There were conflicting reports on the number of casualties.A statement on the Interior Ministry's website said that four cars with unknown occupants approached a checkpoint at the entrance to the city and opened fire on people manning it, and shots were returned.
Three people were killed and three were wounded, that statement said.
Along with the body outside the State Security building, pro-Russian leaders displayed what they claimed were an identity tag and card as evidence that the attack was carried out by the ultranationalist Ukrainian "Right Sector," along with substantial amounts of U.S. cash and ammunition.
The Right Sector immediately denied any of its members were in the area.
In the hours after the attack, the self-declared mayor of Slaviansk, Vyacheslav Ponomarev, called for a Russian "peacekeeping force" to protect against the National Guard and the Right Sector.
The Ukrainian State Security Service said in a statement that "armed offenders and saboteurs who are terrorizing the local population in Slaviansk had "resorted to cynical provocation." It said one person had died in the incident.Another deadly shooting
The shooting is the second deadly incident since Wednesday in eastern Ukraine.
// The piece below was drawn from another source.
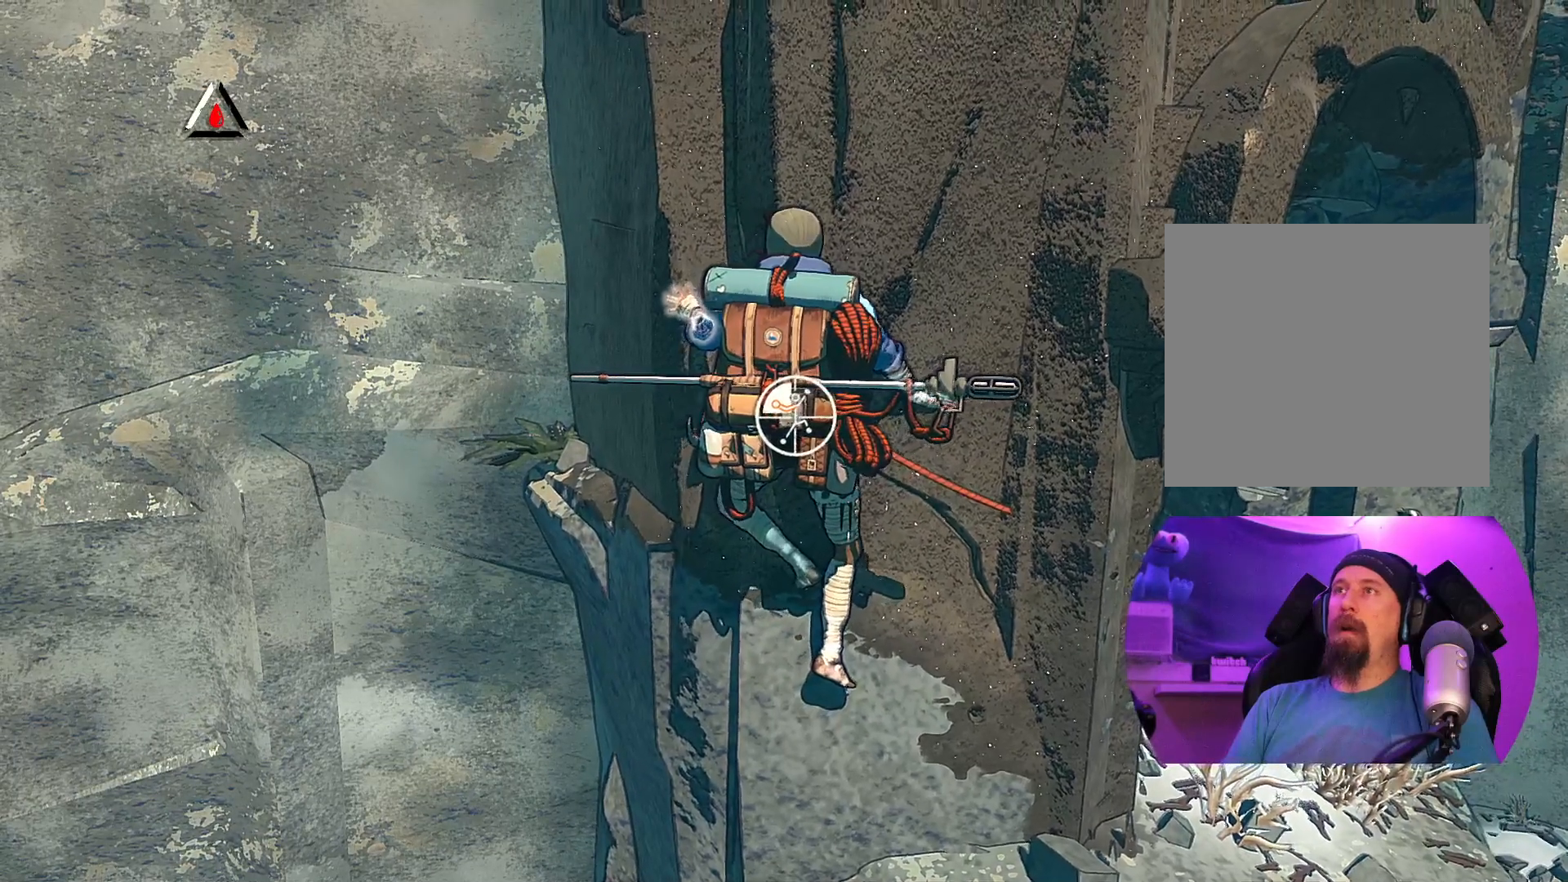
{"buttons": ["R1"], "left_stick": "center", "right_stick": "up-right", "events": [[167, "right_stick", "right"], [217, "right_stick", "up-right"]]}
Three people were killed during a demonstration outside a Ukrainian military base in the southern city of Mariupol. They appear to have been shot dead by Ukrainian soldiers after attempting to break into the base and throwing Molotov cocktails over its walls.
The two sides in the crisis invariably give very different accounts of incidents of violence. Pro-Russian groups see the hand of "fascists" from Kiev in many of the incidents, while Ukrainian officials insist that Russian Special Forces have been sent to Ukraine to stir up trouble.
Putin's 'final destination'?
On Sunday, Ukrainian Prime Minister Arseniy Yatsenyuk appeared on NBC's "Meet the Press."
"(Russian) President (Vladimir) Putin has a dream to restore the Soviet Union," he said. "And every day, he goes further and further. And God knows where is the final destination."
"The world has a reason to be concerned about Putin's intention," Yatsenyuk said. "Because what Russian Federation did, they undermined the global stability."
The United States is trying diplomatic measures to reduce tensions in Ukraine.
Biden's visit to Kiev this week is part of that effort.
Geoffrey Pyatt, the U.S. ambassador to Ukraine, told CNN's Candy Crowley on Sunday that he's seen progress to that end. He had just met with Ukrainian Foreign Minister Andriy Deshchytsia and the ambassador who heads the OSCE's special monitoring mission, along with his European Union and Russian counterparts.
"I think we all reaffirmed today in this setting our collective commitment to trying to make the Geneva framework a success," he said on CNN's "State of the Union." "There are obviously some real challenges at this point," including the violence in Slaviansk.
"But we also believe that there has been some progress. I'm seeing reports this morning that at least one of these (occupied) government buildings now has a Ukrainian flag flying over it," he said. "And the OSCE has monitors on the ground who are reaching out, engaging with local political elites, seeing if there's a way to de-escalate the crisis."
There is "no military solution" to the crisis, Pyatt said. "It has to be solved through diplomacy.